Zahl getöteter Journalisten erreichte 2025 Höchstwert
Unter der Verantwortung der israelischen Regierung sei es zu mehr gezielten Tötungen von Pressevertretern gekommen als bei allen Regierungen anderer Länder seit Beginn der Aufzeichnungen vor mehr als drei Jahrzehnten. Das Committee to Protect Journalists (CPJ) ist eine in den USA ansässige Nichtregierungsorganisation, die sich weltweit für Pressefreiheit und die Menschenrechte von Journalisten einsetzt.
Durch israelischen Beschuss seien 2025 insgesamt 86 Journalisten ums Leben gekommen, heißt es in dem CPJ-Bericht. Die meisten seien Palästinenser im Gazastreifen gewesen. Zudem seien 31 Mitarbeiter bei einem Angriff auf ein Medienzentrum der Houthi-Rebellen im Jemen getötet worden.

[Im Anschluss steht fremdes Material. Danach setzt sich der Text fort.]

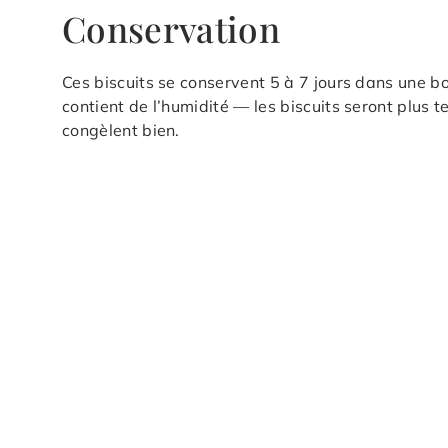
Conservation
Ces biscuits se conservent 5 à 7 jours dans une b
contient de l’humidité — les biscuits seront plus te
congèlent bien.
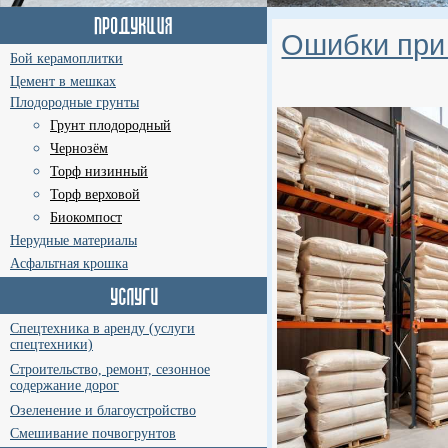
Ошибки при 
Бой керамоплитки
Цемент в мешках
Плодородные грунты
Грунт плодородный
Чернозём
Торф низинный
Торф верховой
Биокомпост
Нерудные материалы
Асфальтная крошка
Спецтехника в аренду (услуги
спецтехники)
Строительство, ремонт, сезонное
содержание дорог
Озеленение и благоустройство
Смешивание почвогрунтов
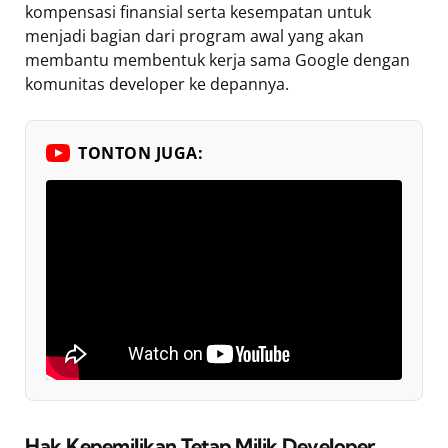
kompensasi finansial serta kesempatan untuk
menjadi bagian dari program awal yang akan
membantu membentuk kerja sama Google dengan
komunitas developer ke depannya.
TONTON JUGA:
Hak Kepemilikan Tetap Milik Developer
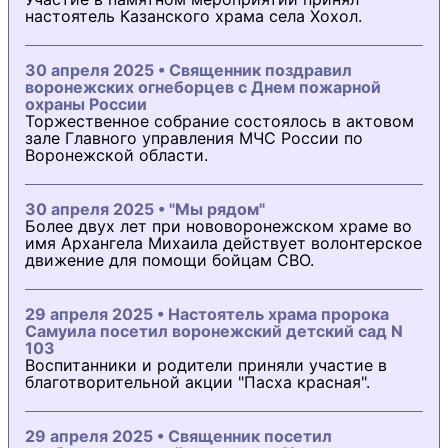
настоятель Казанского храма села Хохол.
30 апреля 2025 • Священник поздравил
воронежских огнеборцев с Днем пожарной
охраны России
Торжественное собрание состоялось в актовом
зале Главного управления МЧС России по
Воронежской области.
30 апреля 2025 • "Мы рядом"
Более двух лет при нововоронежском храме во
имя Архангела Михаила действует волонтерское
движение для помощи бойцам СВО.
29 апреля 2025 • Настоятель храма пророка
Самуила посетил воронежский детский сад N
103
Воспитанники и родители приняли участие в
благотворительной акции "Пасха красная".
29 апреля 2025 • Священник посетил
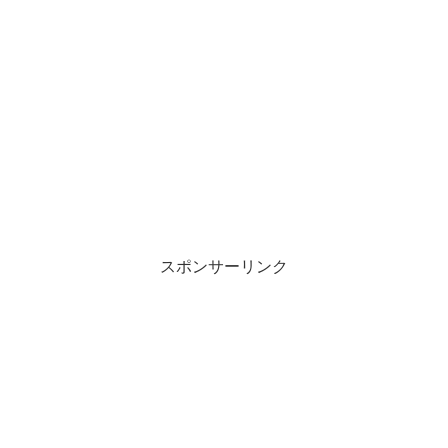
スポンサーリンク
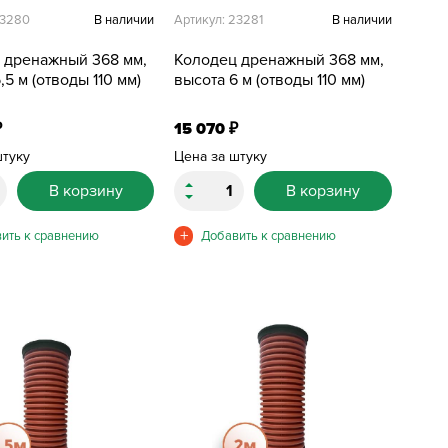
23280
В наличии
Артикул: 23281
В наличии
 дренажный 368 мм,
Колодец дренажный 368 мм,
,5 м (отводы 110 мм)
высота 6 м (отводы 110 мм)
15 070
₽
₽
штуку
Цена за штуку
В корзину
В корзину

Das CPJ stufte 81 Prozent der 47 Tötungen als "Mord" durch Israel ein.
Das israelische Militär reagierte zunächst nicht auf eine Bitte um Stellungnahme. In der Vergangenheit hatte die Armee erklärt, in Gaza nur Kombattanten ins Visier zu nehmen. Den Angriff im Jemen hatte Israel vergangenen September bestätigt und erklärt, die Propaganda-Abteilung der Houthis bekämpft zu haben.
Neben dem Nahen Osten zählten der Sudan mit neun und Mexiko mit sechs Toten zu den gefährlichsten Ländern für Berichterstatter. In der Ukraine seien vier Journalisten durch russische Truppen getötet worden. Zu den Opfern des vergangenen Jahres gehörte auch der Reuters-Journalist Hussam al-Masri, der im August im Gazastreifen durch israelischen Beschuss starb.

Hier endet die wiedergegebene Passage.